→ **Study text**:
=== Section Start ===
Studio album by Kevin Moore
- Released: April 2004
- Recorded: 2004
- Genre: Radio show, electronic music, ambient, muzak
- Length: 79:38
- Producer: Kevin Moore

Kevin Moore chronology
| This is a Recording (1999) | Memory Hole 1 (2004) | Ghost Book (2004) |

= Memory Hole 1 =

Album by Kevin Moore

Memory Hole 1 consists of an 80-minute radio program that Kevin Moore did for Radio for Peace International, combined with ambient, electronic and muzak music in the background. The album was made along with other collaborators: some monologues were recorded by Bob Nekrasov in Ciudad Colon. Daniel Beierstettel, and Theron Patterson contributed with music to some tracks. Radio samples were contributed by Radio for Peace International station owner James Latham. Music from Múm, Fela Kuti and The Who were sampled in some tracks.
=== Section End ===
→ **Request A**:
Using the album text, explain in one to three sentences what Memory Hole 1 is made up of.
The records are unrelated to the album text.

→ **Input records**:
=== Section Start ===
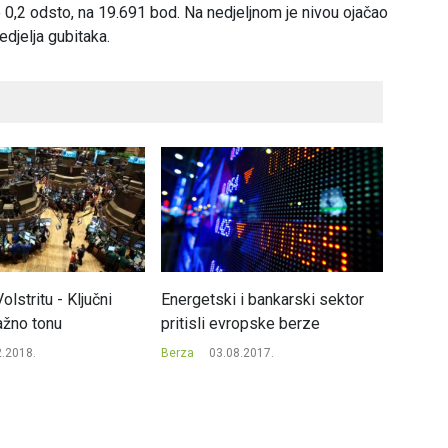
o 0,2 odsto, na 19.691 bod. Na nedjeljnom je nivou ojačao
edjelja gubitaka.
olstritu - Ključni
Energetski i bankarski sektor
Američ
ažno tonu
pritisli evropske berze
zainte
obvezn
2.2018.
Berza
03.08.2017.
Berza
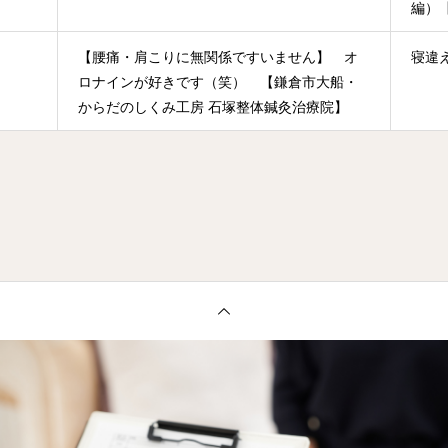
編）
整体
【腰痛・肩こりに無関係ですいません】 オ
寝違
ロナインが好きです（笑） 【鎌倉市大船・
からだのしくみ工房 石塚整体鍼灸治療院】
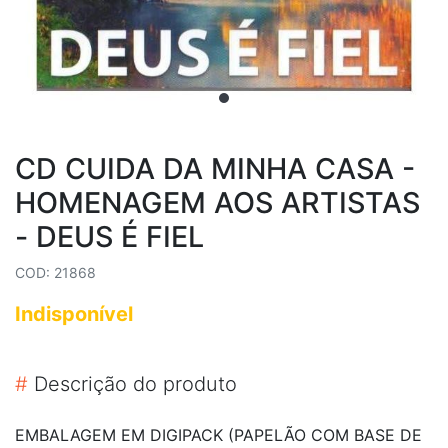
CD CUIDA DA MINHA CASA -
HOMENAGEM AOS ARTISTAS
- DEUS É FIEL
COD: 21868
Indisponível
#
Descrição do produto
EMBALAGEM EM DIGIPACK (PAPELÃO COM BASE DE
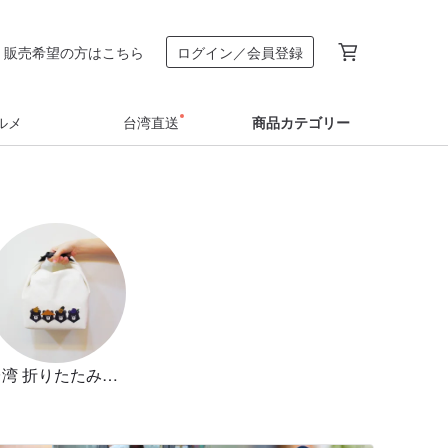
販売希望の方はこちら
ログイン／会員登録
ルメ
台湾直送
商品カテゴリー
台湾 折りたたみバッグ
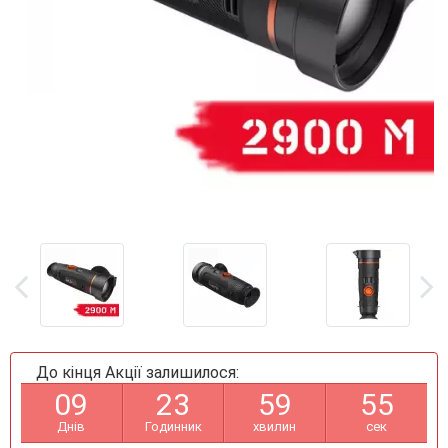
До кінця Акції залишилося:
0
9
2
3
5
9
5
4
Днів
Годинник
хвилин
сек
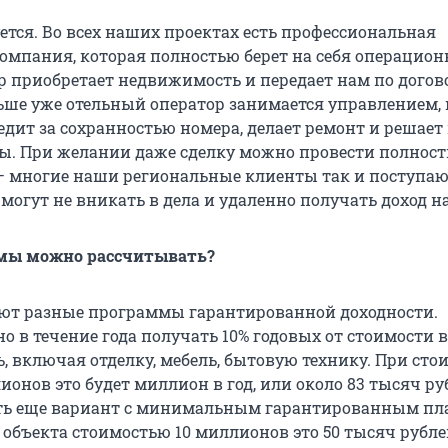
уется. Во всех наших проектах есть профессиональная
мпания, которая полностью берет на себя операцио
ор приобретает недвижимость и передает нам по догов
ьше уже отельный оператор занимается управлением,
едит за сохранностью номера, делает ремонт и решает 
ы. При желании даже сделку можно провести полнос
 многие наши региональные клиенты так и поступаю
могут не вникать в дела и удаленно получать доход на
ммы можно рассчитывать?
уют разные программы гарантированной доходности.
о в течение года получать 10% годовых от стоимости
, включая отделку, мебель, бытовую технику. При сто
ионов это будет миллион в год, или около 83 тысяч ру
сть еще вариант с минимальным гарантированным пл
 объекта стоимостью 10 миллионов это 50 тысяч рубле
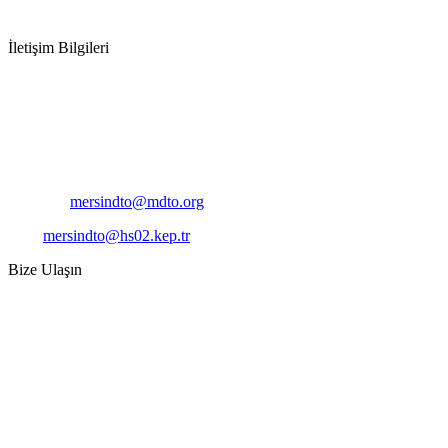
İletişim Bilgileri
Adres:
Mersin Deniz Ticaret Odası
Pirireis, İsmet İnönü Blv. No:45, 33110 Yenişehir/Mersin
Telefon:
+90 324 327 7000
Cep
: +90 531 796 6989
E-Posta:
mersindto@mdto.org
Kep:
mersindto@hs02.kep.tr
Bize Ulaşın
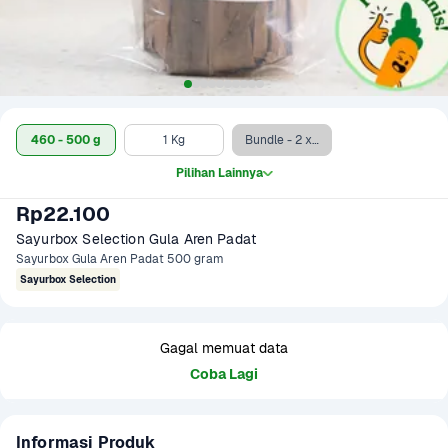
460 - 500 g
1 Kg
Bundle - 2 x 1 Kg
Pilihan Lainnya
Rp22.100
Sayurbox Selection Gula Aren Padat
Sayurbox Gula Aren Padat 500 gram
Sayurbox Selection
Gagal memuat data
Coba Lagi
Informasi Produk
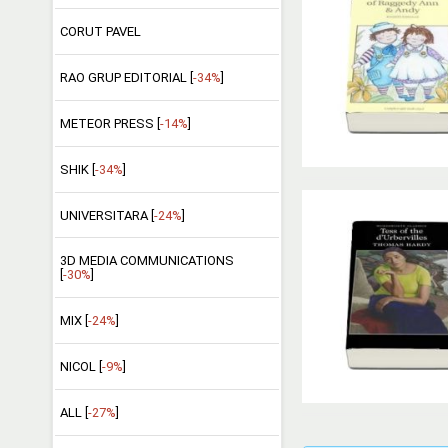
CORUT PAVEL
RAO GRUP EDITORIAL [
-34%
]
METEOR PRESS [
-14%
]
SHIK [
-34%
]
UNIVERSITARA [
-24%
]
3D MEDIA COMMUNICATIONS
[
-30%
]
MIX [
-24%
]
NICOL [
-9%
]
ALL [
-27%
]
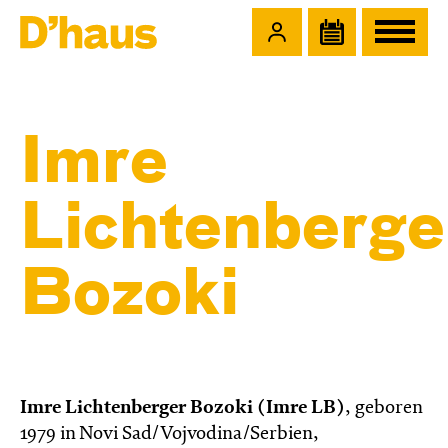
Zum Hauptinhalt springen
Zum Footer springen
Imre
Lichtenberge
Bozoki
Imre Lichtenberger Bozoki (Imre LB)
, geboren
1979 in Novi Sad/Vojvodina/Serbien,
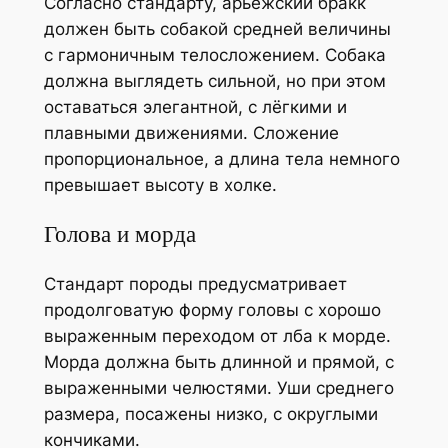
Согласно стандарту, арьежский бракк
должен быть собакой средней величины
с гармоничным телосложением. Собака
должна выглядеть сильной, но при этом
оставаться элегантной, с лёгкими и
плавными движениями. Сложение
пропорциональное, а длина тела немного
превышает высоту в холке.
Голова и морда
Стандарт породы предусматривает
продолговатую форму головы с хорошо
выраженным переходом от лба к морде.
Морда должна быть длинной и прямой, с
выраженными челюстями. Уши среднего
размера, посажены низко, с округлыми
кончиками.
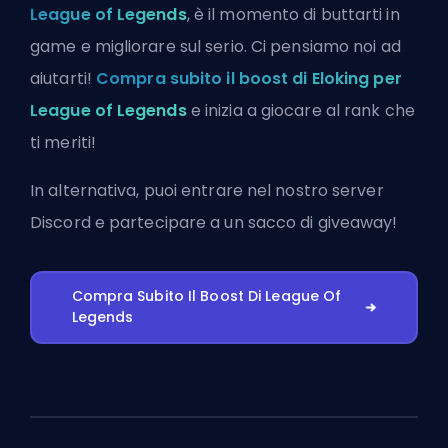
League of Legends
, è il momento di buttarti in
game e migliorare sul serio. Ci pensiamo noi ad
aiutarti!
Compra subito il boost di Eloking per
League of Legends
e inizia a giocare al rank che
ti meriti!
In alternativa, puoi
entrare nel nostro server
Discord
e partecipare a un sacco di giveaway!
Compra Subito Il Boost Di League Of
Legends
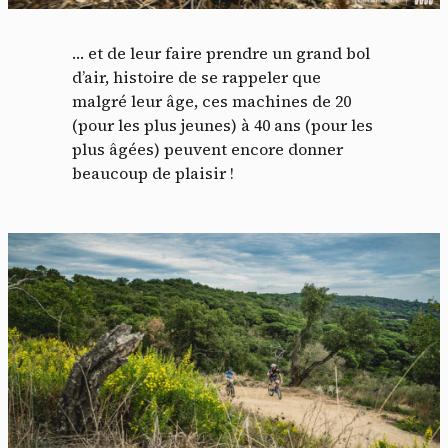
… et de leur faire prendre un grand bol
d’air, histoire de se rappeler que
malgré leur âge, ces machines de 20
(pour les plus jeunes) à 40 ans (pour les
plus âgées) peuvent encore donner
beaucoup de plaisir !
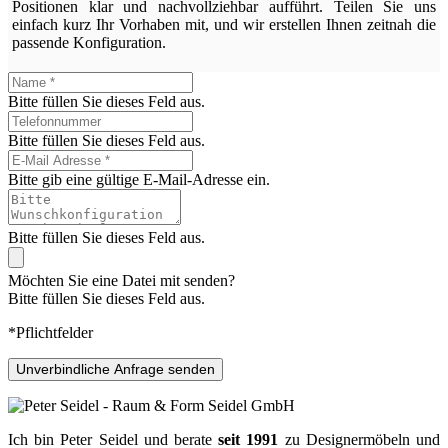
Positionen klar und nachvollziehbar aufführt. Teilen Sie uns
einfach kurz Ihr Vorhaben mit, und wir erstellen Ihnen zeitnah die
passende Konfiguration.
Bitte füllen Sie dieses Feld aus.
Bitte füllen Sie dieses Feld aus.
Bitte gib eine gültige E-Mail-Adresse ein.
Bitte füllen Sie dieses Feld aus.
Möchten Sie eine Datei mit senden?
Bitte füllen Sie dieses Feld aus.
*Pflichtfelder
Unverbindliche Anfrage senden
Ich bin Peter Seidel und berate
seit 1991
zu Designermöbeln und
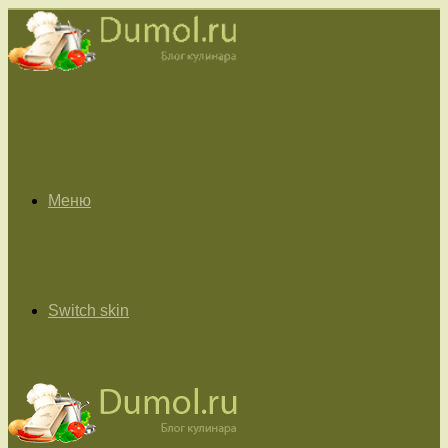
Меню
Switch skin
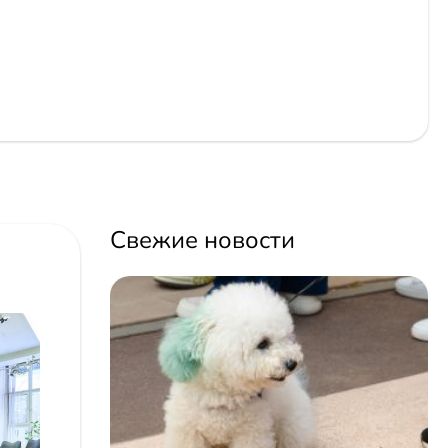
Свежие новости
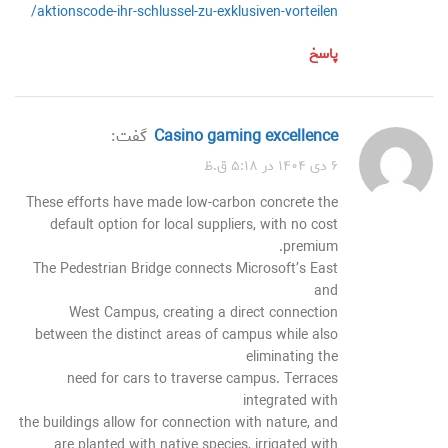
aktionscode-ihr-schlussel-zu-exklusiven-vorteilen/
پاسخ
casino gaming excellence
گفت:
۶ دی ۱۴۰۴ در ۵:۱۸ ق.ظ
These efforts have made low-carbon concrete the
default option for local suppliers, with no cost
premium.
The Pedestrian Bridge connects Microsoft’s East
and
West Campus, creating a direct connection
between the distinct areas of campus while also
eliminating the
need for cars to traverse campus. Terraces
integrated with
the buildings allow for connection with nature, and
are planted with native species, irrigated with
=== Section End ===
→ **Request B**:
Count the lines of the records that contain the string "Padat", treating case as significant, and give only the number.

→ **Written answer A**:
Memory Hole 1 consists of an 80-minute radio program that Kevin Moore did for Radio for Peace International, combined with ambient, electronic and muzak music in the background. Collaborators added monologues, music and radio samples. The album also samples music from Múm, Fela Kuti and The Who.

→ **Written answer B**:
2